I first wrote about Bitcoin on this website five years ago today. (Click here). I decided not to buy any at the time because the price had surged to well over one hundred dollars! Clearly it was a bubble. If only I had known that the price would peak at $18,000 a few years later. (Today, the price is about $6,800).
So what’s happened over the past five years? Let’s look at Bitcoin’s benefits and then investigate some of the ways that it has changed our world.
Bitcoin is based on a blockchain stored in multiple locations. This gives it two major advantages: it can’t be erased and can’t be tampered with. Simply put, it’s like writing checks in ink rather than in pencil, using paper that can’t be destroyed. A blockchain can record transactions and ensure that they will always be available as a matter of public record. Bitcoin uses this feature to buy and sell things. Each transaction is recorded forever, meaning that you can’t spend the same Bitcoin more than once.
Bitcoins can also reduce inflation because they can’t be printed at a government’s whim. Instead, they’re “mined” through complex mathematical calculations. The process gradually grows the supply of coins. The money supply grows in predictable ways. This appeals to anyone who worries that governments will artificially inflate their national currencies.
Bitcoin is also anonymous – just like cash. Unlike cash, however, it’s not physical. It can easily be moved around the world as electronic blips. That makes transactions convenient and inexpensive and could conceivably cut out banks as middlemen. This makes Bitcoin attractive to many groups, especially criminals.
So, what’s happened? First, the idea of the blockchain has spread. There’s no reason to limit the blockchain to currency transactions. We can store anything in blockchain and ensure that it never disappears. In other words, we believe that it is more trustworthy than government or financial entities.
As Tim Wu writes, we are undergoing, “… a monumental transfer of social trust: away from human institutions backed by governments and to systems reliant on well-tested computer code.” Wu notes that we already trust computers to fly airplanes, assist in surgery, and guide us to our destination. Why not financial systems as well? A well-organized cryptocurrency could become the de facto standard global currency and eliminate the need for many banking services.

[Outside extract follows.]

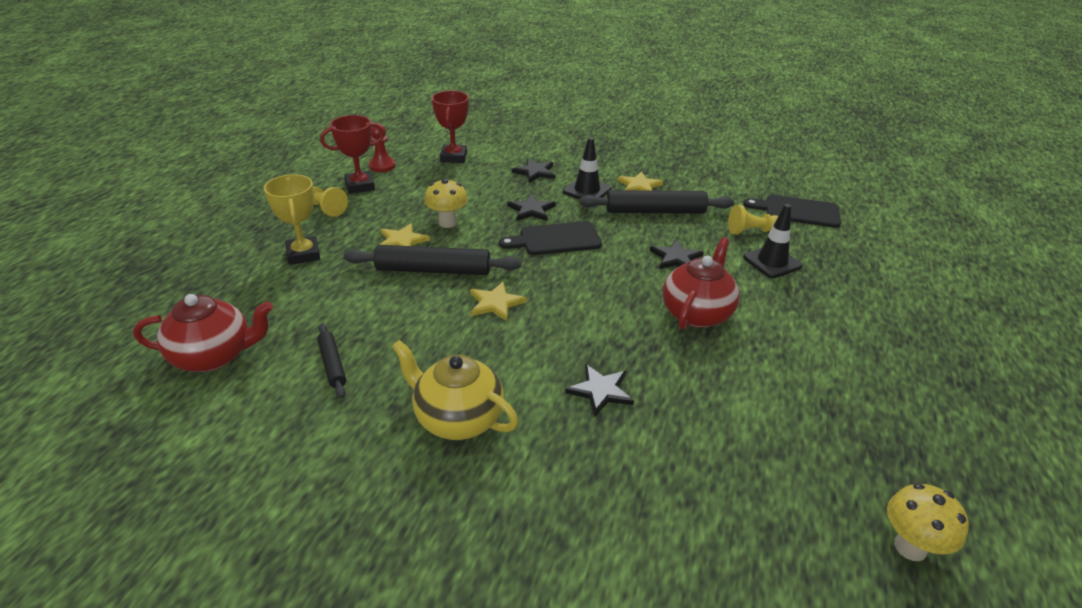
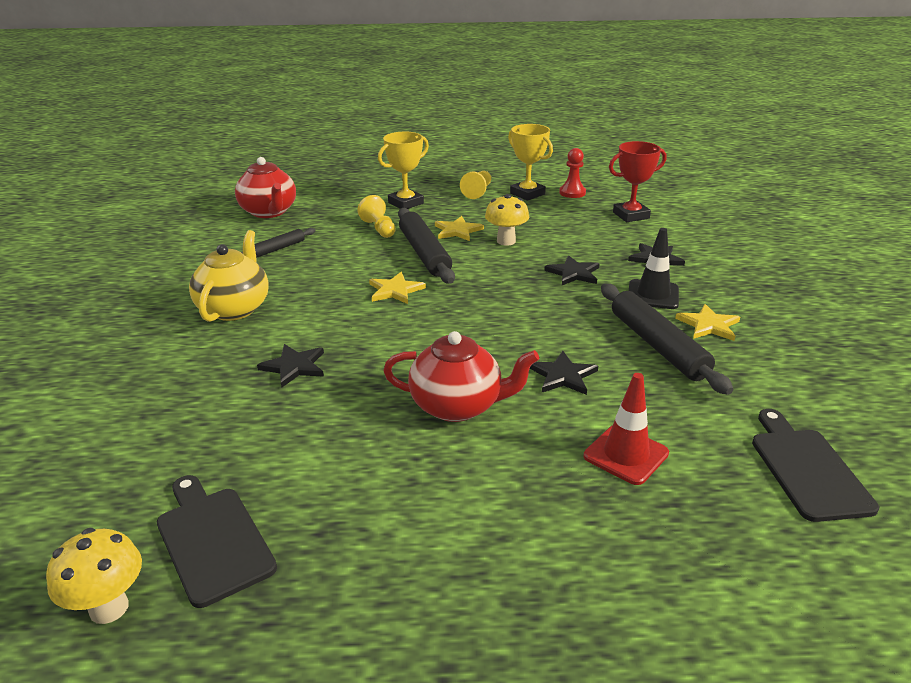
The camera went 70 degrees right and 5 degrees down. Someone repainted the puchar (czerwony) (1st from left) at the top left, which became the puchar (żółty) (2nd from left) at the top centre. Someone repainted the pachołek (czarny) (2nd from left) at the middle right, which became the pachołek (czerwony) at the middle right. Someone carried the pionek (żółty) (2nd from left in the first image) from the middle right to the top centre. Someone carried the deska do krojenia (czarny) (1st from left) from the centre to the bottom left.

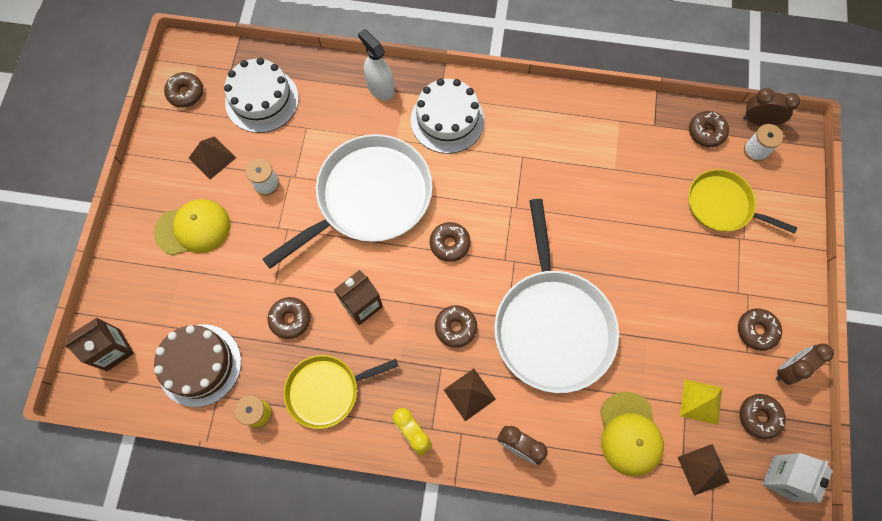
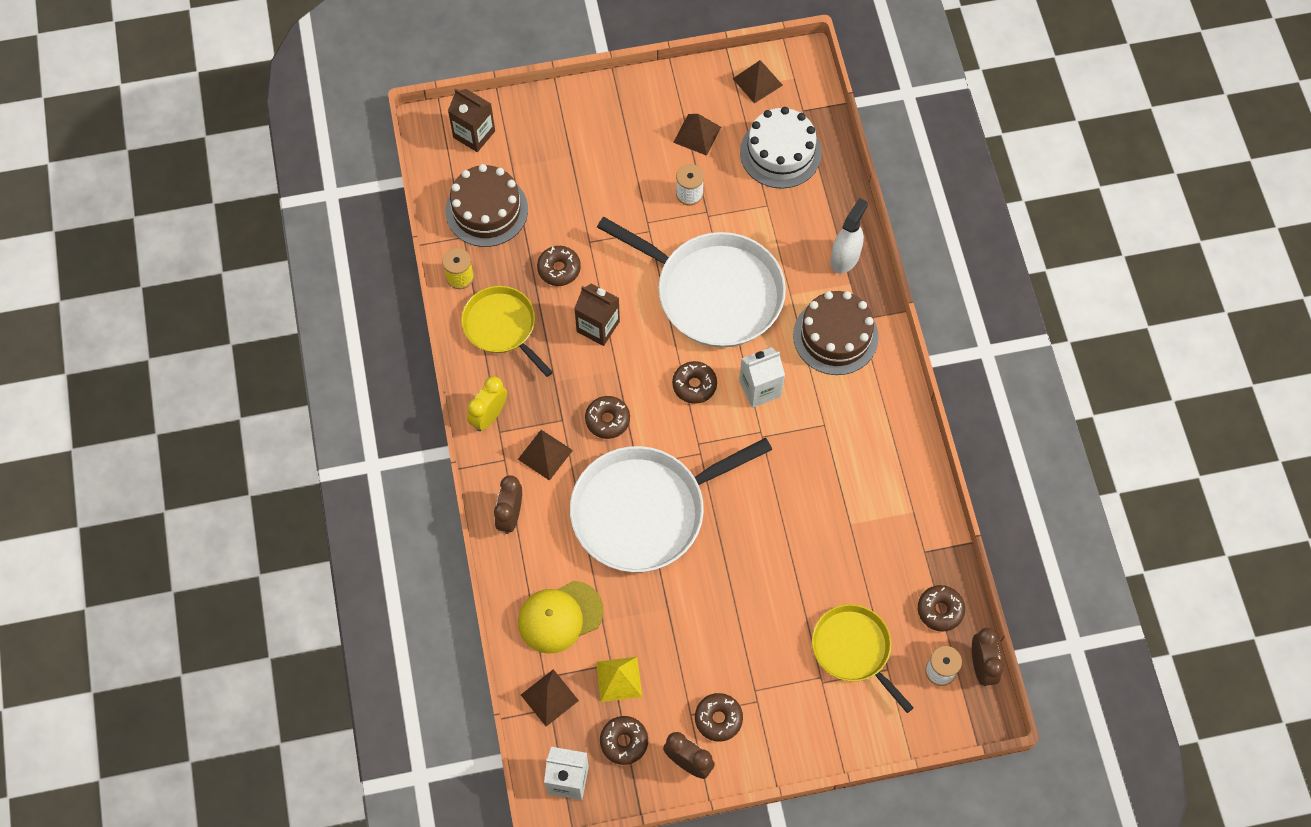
The camera went 70 degrees right and 5 degrees down. Someone swapped the donut (brązowy) (1st from left) at the top left for the piramida (brązowy) (4th from left) at the top centre. Someone repainted the tort (biały) (2nd from left) at the top centre, which became the tort (brązowy) (2nd from left) at the centre. Someone rotated the patelnia (żółty) (2nd from left) at the middle right by 45 degrees counterclockwise. Someone took away the czapka (żółty) (1st from left) at the middle left. Someone put down the karton mleka (biały) (2nd from left) at the centre.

But we don’t need to limit the blockchain to financial transactions. Any record that must be inviolate can potentially benefit from blockchain technology. Some examples:
Of course, we can also use blockchains for less noble pursuits. The blockchain can store any information, including pornography. That’s a problem but it’s the same problem that was faced by myriad new technologies, including VCRs and the Internet itself. Criminals can also use cryptocurrencies for ransomware attacks, and to traffic in contraband or avoid taxes. We can ameliorate these problems but we probably can’t eliminate them. Still, the advantages of the technology seem much greater than the disadvantages.

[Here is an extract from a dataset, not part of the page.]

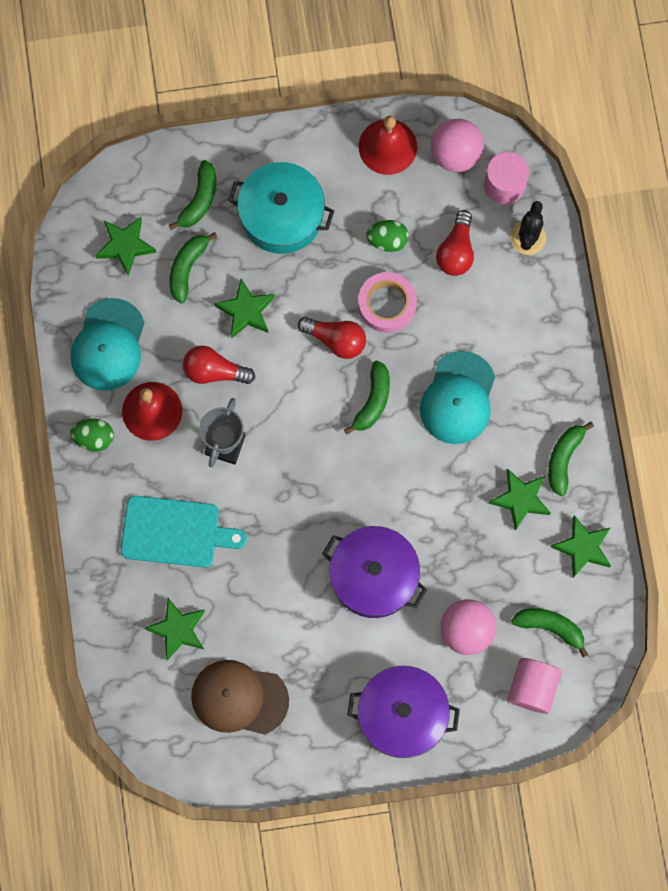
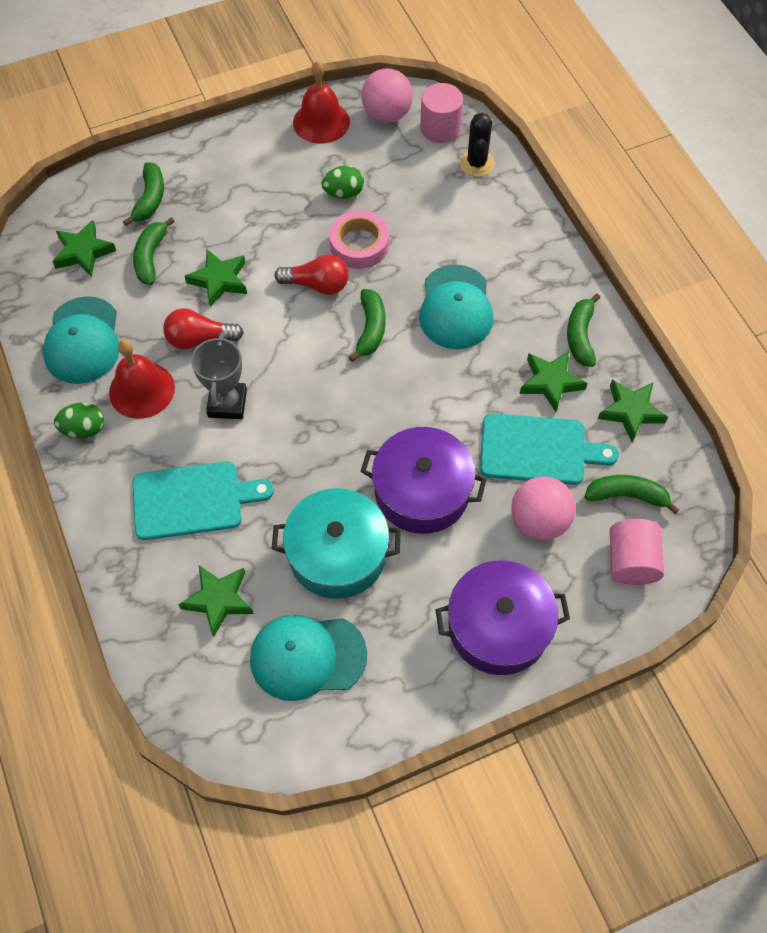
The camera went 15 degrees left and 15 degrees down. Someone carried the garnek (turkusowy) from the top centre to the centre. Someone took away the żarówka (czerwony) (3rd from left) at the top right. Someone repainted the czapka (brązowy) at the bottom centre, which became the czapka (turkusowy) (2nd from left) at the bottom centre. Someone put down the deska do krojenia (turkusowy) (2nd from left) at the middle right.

So … what happens over the next five years? The New York Times reports that venture capitalists poured more than half a billion dollars into blockchain projects in the first three months of this year. So, I expect we’ll see a shakeout at the platform level over the next five years. Today, there are many ways to implement blockchain. It reminds me of the personal computing market in, say, 1985 – too many vendors selling too many technologies through too many channels. I expect the market will consolidate around two or perhaps three major platforms. Who will win? Perhaps IBM. Perhaps R3. Perhaps Ethereum. Perhaps Multichain. Rather than buying Bitcoin, I’d suggest that you study the platforms and place your bets accordingly.
In the meantime, we need to ask ourselves a simple question: Are we really willing to forego our trust in traditional institutions and put it all into computer code?